I’ve been holding my breath for years. I want something in him to let go, to release. The last time I saw him was intense. Lust, alcohol, and smoke filled the air. I longed to catch his eye, to have him look my way. There was a blonde on one arm and a brunette on the other, and his focus was solely on them. As I walked to the bar I heard a voice, one that sounded like something I heard before, but this time instead of being sweet and angelic it was deep, angry, and full of hurt. I looked in the direction of the voice and saw a storm. The sky was no longer a shade of blue. It was a disgusting shade of gray…almost black. The clouds had taken over and all I saw was rain, pouring rain. There is nothing light, airy, or even the slightest bit sweet about him. He was gone and there was nothing I could do to make him come back. I cringed at the smell of alcohol lacing his every word. He asked me if he’s seen me before. I just nod, not being able to form words. I was at a loss, I never thought I would see him in this condition. So careless, so damaged, and so worn. The girls had left him arms. It felt like it was just the two of us and in that moment I realized he wasn’t what I needed. I had wanted him, but want and need are two different things. I wanted him, but through the years I became conscious of the fact that he wasn’t going to be good for me. I no longer felt inferior...I felt pain. I felt pain for every time someone pried into his life. Every time someone crossed the line and became too personal. I felt pain for every moment he hurt, for every tear he cried, and for every night he went without rest.

Like a leech
I hold on as if we belonged
To some precious pure dream
Cast off you've seen what's beneath
Now fail me

Closure has come to me, myself
You will never belong to me

In a moment where everything seemed to stop I figured it all out. He never belonged to me and he never would. He belonged to fans, the faceless mass, and the industry.

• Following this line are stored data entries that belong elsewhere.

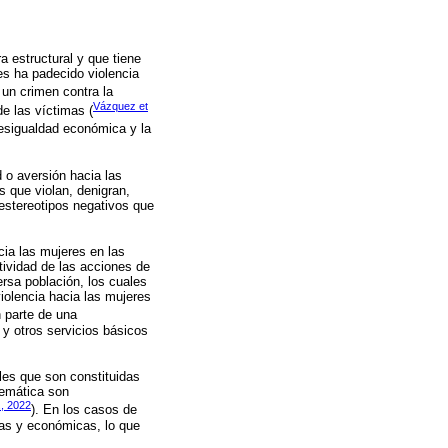
a estructural y que tiene
es ha padecido violencia
un crimen contra la
Vázquez et
e las víctimas (
desigualdad económica y la
 o aversión hacia las
s que violan, denigran,
estereotipos negativos que
cia las mujeres en las
ctividad de las acciones de
ersa población, los cuales
iolencia hacia las mujeres
 parte de una
a y otros servicios básicos
les que son constituidas
stemática son
., 2022
). En los casos de
as y económicas, lo que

No woman could be his everything because he would never allow himself to be wrapped up in a woman. Sure there were girlfriends, but they didn’t last. As soon as they realized he wasn’t fully and completely theirs it was over. In that very same moment I longed to be his everything, to carry his burdens and let him breathe. Instead I was the one who exhaled, I was the one who found closure.

He couldn’t let go of his pride, his hurt, his heaviness. If he would just realize that he could be brought back to life. He could go back to his old self by simply releasing a breath and taking in something fresh. He could be reborn. The sky would no longer be black and stormy, it would once again be crystal clear.

He has failed me, and it hurts, but one day he will rupture and no one will be there to pick up the pieces. I could do that for him, but he never let me in. I held on for so long, held my breath until I felt I was going to break at the seams. I was at the point of breaking, but realizing the person I wanted to pick up my pieces wasn’t going to be there for me like no one would be there for him. Closure has come, and you don’t belong to me but to my past.